Speaking in Armenian then continuing in English, His Holiness Aram I thanked His Holiness the Pope: “The Armenian Genocide,” said the Catholicos, “is undeniable and unforgettable. It is documented in the 20th century annals of history and deeply rooted in the collective memory of Armenians.”
Aram I went on to say, “This carefully planned act by Ottoman Turkey is a crime against humanity, which not only claimed one and a half million lives, but also destroyed and confiscated thousands of churches, monasteries, community centres and spiritual and cultural treasures. On the basis of international law, we reclaim justice, which is indeed the martyrs’ sacred legacy. Justice is a gift of God; violation of justice is a sin against God. The Armenian people for one hundred years have remained faithful to the legacy of its martyrs by demanding the recognition of the Armenian Genocide and reparation. This commitment for justice will continue with renewed faith and resolve.”
Addressing the Pope, Aram I said, “Today, Your Holiness has proclaimed Saint Gregory of Narek a doctor of the Church (Doctor Ecclesiae). We express our spiritual joy for this decision of the Catholic Church. In fact, St Narek is one of the great mystics of world Christendom. He is an outstanding theologian; whole theology is not an intellectual reflection on God, but a dialogue with God. With his BOOK OF LAMENTATIONS, which is a human cry for meaning and salvation, St Gregory of Narek remains our eternal contemporary.
His Holiness Aram I concluded by reminding all those at the Cathedral that the Vatican has never been indifferent to the Armenian Genocide.

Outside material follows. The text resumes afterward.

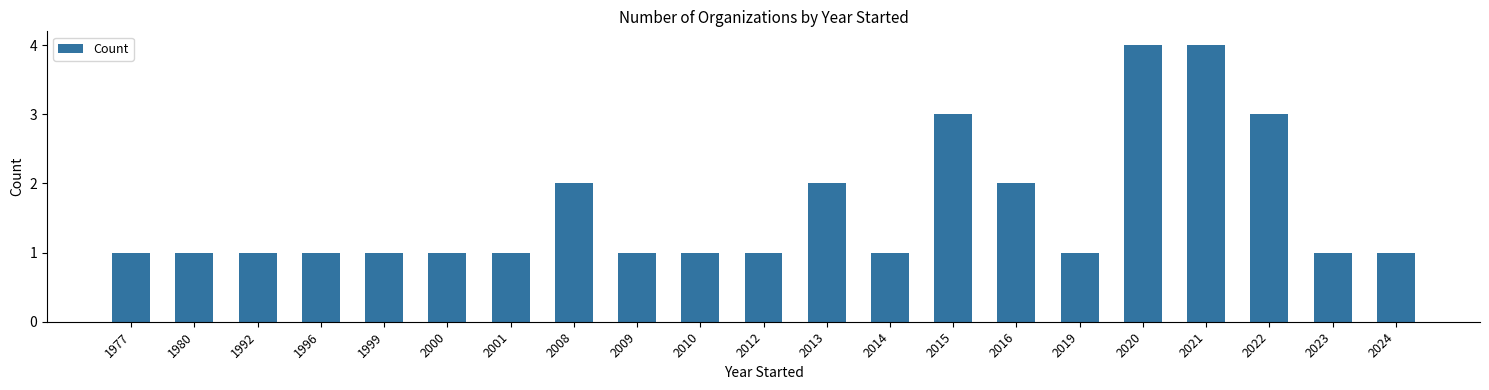

What is the greatest value displayed?

4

Pope Benedict XV wrote a strongly worded letter to the Sultan of Turkey protesting the ‘massive crime” perpetrated against Armenians. In the years following the Genocide, the Holy See extended its social and humanitarian aid to the Armenian people.
During the Memorial Service following the Mass, His Holiness Karekin II also spoke of the urgency to condemn and recognize the Armenian Genocide. The Armenian Catholic Patriarch Nerses Bedros also addressed the faithful.